§ WHAT YOU SHOULD DO: Whenever a line contains the string "Right", copy it out of the entries.

── WORKING DATA ──

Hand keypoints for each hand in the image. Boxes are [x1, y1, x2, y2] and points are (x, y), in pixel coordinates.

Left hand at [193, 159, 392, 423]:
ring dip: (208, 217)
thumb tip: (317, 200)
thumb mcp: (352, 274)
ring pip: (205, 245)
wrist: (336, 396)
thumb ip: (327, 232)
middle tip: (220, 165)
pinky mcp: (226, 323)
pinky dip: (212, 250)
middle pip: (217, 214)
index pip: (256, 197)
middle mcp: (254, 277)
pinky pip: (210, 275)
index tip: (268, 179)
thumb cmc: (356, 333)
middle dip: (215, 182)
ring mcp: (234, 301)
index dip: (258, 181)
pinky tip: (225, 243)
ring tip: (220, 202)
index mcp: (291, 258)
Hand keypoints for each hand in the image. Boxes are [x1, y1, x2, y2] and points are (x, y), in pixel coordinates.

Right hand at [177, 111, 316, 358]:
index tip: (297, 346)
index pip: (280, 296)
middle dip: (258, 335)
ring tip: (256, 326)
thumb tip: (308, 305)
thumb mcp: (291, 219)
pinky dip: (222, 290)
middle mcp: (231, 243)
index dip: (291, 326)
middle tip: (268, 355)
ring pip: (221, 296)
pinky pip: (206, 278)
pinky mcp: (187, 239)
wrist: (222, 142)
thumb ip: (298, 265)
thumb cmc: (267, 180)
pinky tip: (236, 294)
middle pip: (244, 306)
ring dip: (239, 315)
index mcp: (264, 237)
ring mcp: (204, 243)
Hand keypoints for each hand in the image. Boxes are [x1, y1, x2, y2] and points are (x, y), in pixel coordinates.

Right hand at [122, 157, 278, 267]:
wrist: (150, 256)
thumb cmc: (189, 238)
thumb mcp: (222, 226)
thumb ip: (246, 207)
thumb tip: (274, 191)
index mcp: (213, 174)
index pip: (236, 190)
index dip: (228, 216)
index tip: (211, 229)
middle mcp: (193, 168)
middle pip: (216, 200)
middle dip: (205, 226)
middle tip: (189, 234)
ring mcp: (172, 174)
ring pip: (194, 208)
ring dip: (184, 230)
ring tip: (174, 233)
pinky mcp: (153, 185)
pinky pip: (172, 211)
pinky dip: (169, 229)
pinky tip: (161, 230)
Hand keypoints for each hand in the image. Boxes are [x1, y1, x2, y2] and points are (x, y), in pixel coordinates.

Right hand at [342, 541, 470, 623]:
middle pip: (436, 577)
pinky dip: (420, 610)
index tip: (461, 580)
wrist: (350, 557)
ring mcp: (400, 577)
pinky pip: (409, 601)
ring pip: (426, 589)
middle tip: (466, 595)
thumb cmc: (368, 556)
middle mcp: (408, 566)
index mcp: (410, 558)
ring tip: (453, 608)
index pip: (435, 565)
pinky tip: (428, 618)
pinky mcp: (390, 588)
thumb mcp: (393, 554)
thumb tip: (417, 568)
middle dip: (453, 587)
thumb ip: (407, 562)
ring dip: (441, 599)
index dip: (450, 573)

───

§ ANSWER SECTION:
Right hand at [177, 111, 316, 358]:
Right hand at [122, 157, 278, 267]:
Right hand at [342, 541, 470, 623]:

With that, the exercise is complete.